I think that we need a policy about whether to disambiguate incorrect grammar. Consider the following sentences:

  • Incorrect grammar: Those machines can squashed.
  • Correct grammar: Those machines can the tomatoes very quickly.
  • Correct grammar: Those machines can squashed tomatoes; we sell the unsquashed tomatoes at a premium price.

In all cases, E_NP_VBP[1] gives the postag VBP to the word ‘can’.

For the first sentence, do we parse ‘can’ as VBP or do we say that the sentence is incorrect and thus to parse ‘can’ as VBP does not make sense?

My preference is not to parse incorrect grammar. During the past few months, if I found a disambiguation for text that is incorrect grammar, I have tried to change the disambiguator such that it does not disambiguate the text. In general, is this a sensible strategy?

I wrote ‘in general’, because rulegroup DID_BASEFORM rule 1 finds this incorrect sentence:

  • A proposed northern bypass of Birmingham will designated as I-422.

It finds the sentence because disambiguation WILL_MD gives the POS MD to ‘will’ although the sentence is incorrect grammar.

I have not changed WILL_MD, because when I do, DID_BASEFORM rule 1 does not find the incorrect text.

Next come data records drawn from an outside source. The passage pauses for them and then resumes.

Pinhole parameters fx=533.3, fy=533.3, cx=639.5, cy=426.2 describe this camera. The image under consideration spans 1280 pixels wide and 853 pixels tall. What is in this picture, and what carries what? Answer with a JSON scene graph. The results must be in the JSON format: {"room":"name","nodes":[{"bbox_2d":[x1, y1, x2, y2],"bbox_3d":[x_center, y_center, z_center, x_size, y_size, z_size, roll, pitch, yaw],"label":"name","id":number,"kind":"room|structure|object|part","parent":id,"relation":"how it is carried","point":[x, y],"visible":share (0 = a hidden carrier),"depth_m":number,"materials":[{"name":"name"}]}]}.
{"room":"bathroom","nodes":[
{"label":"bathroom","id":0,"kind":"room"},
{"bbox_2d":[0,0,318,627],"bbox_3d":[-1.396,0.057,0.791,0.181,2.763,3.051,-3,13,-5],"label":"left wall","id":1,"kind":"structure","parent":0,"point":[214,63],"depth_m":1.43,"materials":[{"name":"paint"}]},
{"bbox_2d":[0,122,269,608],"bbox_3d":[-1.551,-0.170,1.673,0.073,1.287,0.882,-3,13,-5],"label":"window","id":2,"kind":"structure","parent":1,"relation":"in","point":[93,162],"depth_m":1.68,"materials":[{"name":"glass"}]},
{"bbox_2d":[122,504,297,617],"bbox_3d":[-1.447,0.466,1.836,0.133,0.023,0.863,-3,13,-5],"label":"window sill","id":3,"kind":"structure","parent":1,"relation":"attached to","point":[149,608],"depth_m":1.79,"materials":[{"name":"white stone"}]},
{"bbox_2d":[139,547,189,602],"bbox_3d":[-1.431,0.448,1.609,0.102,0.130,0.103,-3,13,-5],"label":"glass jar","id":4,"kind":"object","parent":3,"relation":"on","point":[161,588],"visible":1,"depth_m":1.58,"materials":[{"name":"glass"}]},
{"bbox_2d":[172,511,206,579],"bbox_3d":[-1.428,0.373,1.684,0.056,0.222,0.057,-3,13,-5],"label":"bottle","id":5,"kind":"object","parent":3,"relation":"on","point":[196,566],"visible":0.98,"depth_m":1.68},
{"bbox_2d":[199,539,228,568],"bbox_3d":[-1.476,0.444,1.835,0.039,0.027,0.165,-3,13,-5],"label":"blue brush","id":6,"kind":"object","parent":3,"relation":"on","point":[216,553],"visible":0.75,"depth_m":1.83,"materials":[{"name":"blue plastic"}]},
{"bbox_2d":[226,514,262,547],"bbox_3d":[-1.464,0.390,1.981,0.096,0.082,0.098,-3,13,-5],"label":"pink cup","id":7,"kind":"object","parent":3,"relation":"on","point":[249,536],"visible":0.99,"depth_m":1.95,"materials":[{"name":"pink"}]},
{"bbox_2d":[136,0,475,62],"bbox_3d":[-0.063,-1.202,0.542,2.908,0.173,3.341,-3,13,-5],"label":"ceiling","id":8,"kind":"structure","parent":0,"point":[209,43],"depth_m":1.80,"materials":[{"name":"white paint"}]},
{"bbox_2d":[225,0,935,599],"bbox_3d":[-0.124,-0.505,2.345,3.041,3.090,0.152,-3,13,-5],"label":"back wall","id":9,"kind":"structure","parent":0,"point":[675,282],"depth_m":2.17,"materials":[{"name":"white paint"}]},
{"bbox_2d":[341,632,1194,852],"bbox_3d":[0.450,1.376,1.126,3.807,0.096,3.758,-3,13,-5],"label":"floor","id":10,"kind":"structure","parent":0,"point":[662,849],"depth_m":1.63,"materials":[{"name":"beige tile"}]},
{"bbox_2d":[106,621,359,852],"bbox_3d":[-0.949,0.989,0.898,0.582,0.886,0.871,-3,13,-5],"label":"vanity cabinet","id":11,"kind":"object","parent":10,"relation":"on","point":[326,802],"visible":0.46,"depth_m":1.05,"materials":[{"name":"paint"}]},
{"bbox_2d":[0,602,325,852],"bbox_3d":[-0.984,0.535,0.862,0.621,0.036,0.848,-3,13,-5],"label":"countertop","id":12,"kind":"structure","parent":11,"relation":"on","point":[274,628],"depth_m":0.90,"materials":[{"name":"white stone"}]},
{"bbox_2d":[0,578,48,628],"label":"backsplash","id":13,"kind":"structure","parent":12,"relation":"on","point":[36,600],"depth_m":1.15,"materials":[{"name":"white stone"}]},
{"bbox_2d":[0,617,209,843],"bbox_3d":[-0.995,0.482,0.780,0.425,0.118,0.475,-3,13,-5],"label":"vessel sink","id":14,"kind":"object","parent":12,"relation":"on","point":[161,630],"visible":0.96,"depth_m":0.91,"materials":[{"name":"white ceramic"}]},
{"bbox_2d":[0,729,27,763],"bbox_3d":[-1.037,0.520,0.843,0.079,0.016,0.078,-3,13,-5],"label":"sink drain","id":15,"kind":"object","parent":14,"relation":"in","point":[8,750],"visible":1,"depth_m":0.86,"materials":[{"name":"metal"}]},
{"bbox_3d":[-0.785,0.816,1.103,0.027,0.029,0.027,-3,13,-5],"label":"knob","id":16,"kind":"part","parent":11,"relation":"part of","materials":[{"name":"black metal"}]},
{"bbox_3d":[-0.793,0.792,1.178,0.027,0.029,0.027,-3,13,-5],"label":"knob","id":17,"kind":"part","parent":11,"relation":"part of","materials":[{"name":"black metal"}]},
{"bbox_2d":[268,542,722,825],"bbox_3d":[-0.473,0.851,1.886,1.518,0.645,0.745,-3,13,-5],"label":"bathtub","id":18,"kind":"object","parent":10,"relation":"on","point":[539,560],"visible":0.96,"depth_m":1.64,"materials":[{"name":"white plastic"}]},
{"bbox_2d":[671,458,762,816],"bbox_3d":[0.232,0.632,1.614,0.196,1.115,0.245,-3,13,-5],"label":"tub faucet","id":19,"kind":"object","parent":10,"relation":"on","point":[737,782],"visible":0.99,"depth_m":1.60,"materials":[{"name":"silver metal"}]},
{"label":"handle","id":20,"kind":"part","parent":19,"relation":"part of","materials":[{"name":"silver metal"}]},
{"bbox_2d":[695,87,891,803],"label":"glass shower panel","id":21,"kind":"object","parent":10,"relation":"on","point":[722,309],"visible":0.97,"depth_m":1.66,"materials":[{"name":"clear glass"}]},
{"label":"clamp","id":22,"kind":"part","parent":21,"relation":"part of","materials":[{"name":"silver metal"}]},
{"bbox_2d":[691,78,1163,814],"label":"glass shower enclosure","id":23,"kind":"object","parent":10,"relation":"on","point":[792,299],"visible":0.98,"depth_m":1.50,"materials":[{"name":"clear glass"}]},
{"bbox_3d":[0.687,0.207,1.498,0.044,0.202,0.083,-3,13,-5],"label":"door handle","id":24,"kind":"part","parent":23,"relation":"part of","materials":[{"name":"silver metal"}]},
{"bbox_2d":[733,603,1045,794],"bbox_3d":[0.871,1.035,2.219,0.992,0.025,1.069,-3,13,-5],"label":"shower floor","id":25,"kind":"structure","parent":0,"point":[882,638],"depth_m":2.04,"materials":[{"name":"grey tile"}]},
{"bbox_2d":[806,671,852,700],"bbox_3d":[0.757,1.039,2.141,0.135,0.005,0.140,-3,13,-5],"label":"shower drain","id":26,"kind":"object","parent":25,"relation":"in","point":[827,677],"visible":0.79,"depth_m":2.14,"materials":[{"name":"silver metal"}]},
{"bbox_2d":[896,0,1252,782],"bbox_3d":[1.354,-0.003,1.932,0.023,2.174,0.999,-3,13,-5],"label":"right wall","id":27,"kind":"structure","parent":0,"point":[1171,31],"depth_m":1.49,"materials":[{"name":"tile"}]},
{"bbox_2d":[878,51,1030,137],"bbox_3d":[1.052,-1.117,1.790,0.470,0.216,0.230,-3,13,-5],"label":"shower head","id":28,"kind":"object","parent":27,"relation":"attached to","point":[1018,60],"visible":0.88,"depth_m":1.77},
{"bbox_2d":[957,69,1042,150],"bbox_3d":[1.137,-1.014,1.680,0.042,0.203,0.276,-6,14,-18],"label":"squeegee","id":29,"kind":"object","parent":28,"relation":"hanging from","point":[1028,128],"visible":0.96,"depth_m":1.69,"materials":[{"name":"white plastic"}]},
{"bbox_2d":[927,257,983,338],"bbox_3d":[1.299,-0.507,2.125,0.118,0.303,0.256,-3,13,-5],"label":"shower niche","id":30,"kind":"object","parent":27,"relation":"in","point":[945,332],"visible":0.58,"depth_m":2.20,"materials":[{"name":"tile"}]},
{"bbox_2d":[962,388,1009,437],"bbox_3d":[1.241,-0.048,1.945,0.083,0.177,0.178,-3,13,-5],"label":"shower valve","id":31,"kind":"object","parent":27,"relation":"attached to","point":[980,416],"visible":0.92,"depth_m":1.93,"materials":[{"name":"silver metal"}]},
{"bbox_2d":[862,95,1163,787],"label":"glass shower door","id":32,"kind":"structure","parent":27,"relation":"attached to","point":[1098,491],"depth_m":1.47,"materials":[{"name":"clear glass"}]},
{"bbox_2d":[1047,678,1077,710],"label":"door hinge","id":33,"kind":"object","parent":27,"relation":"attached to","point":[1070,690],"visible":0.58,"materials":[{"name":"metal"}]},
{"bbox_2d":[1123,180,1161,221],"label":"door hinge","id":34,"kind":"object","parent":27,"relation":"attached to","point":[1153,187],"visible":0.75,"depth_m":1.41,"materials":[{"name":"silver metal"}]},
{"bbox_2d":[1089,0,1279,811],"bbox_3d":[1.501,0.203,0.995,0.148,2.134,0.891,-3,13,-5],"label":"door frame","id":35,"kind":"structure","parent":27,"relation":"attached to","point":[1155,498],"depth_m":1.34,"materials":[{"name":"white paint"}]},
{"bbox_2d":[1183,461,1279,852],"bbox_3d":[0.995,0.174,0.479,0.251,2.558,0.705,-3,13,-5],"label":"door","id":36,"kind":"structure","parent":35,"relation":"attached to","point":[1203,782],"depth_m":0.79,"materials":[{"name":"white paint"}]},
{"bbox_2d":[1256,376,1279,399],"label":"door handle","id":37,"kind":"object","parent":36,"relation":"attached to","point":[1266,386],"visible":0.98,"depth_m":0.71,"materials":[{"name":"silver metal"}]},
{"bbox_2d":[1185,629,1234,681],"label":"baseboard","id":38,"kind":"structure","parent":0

Is not finding incorrect text a good reason not to change the disambiguation?

What I am trying to say (and clarify in my mind) is that if we apply postags to incorrect text, then (despite the counter-example of ‘will designated’) how can we expect the grammar rules that use postags to give a correct analysis of incorrect text?

Just my two cents on this @Mike_Unwalla.

I believe that English disambiguation is mature and well-developed. So much so, that now, the task you prioritized is to produce antipatterns for errors in disambiguation, since it is very often over disambiguating.
Touching disambiguation is tricky, but given the positive regression test results you have been having, I would keep doing what you are doing. It is working so far.
As such, I guess that the way forward is to interactively improve rules that lose functionality - i.e. detection capability - when you happen to improve a related disambiguation rule.

I agree. Have you ever tried the raw_pos attribute?

@tiagosantos, @Jan_Schreiber, thanks for your comments. Good to have confirmation that I am not doing something stupid.

Yes, I have tried raw_pos. It is useful, but not as much as the antipatterns for disambiguation, which are really great. A limit of raw_pos it that it applies to a pattern, not to a token.

1 Like